Monday, February 28, 2011

Charlie Sheen: shut up!

Supposedly, CBS is going to war on Charlie Sheen by trying to take all his money so he can't support his family. Weren't they paying him about $2 million for each episode of Two and a Half Men? Talk about ungrateful. If he should be angry at any institution for taking his money that should be the IRS. Without a good tax accountant, Charlie Sheen could be losing as much as half of each paycheck to taxes. I'm no mathematician, but half of roughly $2 million is still a lot of money. Is Charlie blowing the rest of his money on coke and porn stars?

Besides, there's a way out for stars who don't save their "Back to the Future money": do DirecTV commercials like Christopher Lloyd. I can picture it just now: "With DirecTV, a sober, soulless sex hound like me can watch reruns of my hit TV show anytime I want anywhere: in my at-home rehab, in the car on my way to court to fight for joint custody of my children, etc."

Oh, and what about residuals? Maybe a normal person—with a normal brain that can't process the rock star from Mars that is Charlie Sheen—would live just fine with Charlie's residual checks.

Wednesday, February 9, 2011

Jay Leno: the millionaire's comedian

So Jay Leno for the most part tries to cultivate this image of himself as an average kind of guy. But in his monologue last night on the Tonight Show he showed his true colors as a rich man who has forgotten his humble roots with one unfunny joke that soured me on the rest of the monologue:

Commenting on Obama's remarks to the private sector encouraging them to hire more people, Leno joked "Because only Government hires more people than it needs." If it hadn't been for that joke, I think I might have actually laughed at his later joke about TSA workers unionizing (something about getting patted down at the airport by one TSA worker while a bunch of other TSA workers just stand around watching). I didn't watch "Headlines," I tuned out at the commercial break.

I don't know if Jay Leno is playing dumb about a little concept known as "overwork and underpay" (or, as it's known to the middle class, "overworked and underpaid") or if he's genuinely ignorant about it.
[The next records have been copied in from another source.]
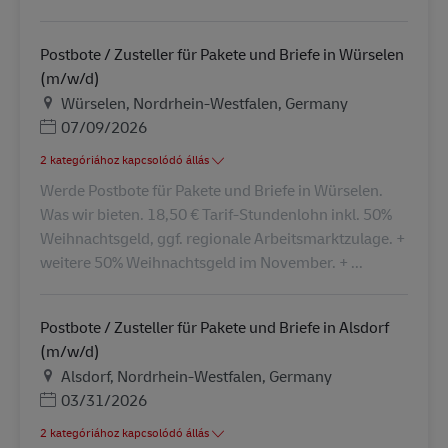
Postbote / Zusteller für Pakete und Briefe in Würselen
(m/w/d)
Helyszín
Würselen, Nordrhein-Westfalen, Germany
Posted Date
07/09/2026
2 kategóriához kapcsolódó állás
Werde Postbote für Pakete und Briefe in Würselen.
Was wir bieten. 18,50 € Tarif-Stundenlohn inkl. 50%
Weihnachtsgeld, ggf. regionale Arbeitsmarktzulage. +
weitere 50% Weihnachtsgeld im November. + ...
Postbote / Zusteller für Pakete und Briefe in Alsdorf
(m/w/d)
Helyszín
Alsdorf, Nordrhein-Westfalen, Germany
Posted Date
03/31/2026
2 kategóriához kapcsolódó állás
But in case he really doesn't know about it, here's how it goes: say your company actually needs 10 men to properly carry out a periodically occurring assignment. What you do is you lay off 5 of those men but you pay the remaining 5 (get ready for this, because it'll knock your socks off) you pay them exactly the same as when they had those other 5 colleagues. If they complain that they can't do the job like this, remind them that you have plenty of willing workers to replace them, if need be show them a couple of boxes just filled with résumés. Maybe Government really is hiring more people than it needs. But with the private sector not hiring as many people as it needs, Government just can't pick up the slack. And then debt collectors wonder why people have fallen behind on their payments. Gee, you don't have a job, and your family members and your friends don't either? Gee, I wonder how that could have happened? We'll take your house and car anyway.

Maybe I would've laughed at the TSA joke on another night. But if I did laugh at a joke about TSA workers unionizing, it would mean that I have forgotten two very important details: one, that TSA workers are federal employees doing their jobs, and two, that without unions, the rich feel free to walk all over the working man without any remorse whatsoever.

And another thing: if Jay Leno had been in Conan O'Brien's shoes, getting laid off from NBC, do you think he would have made any effort to help the laborers also laid off?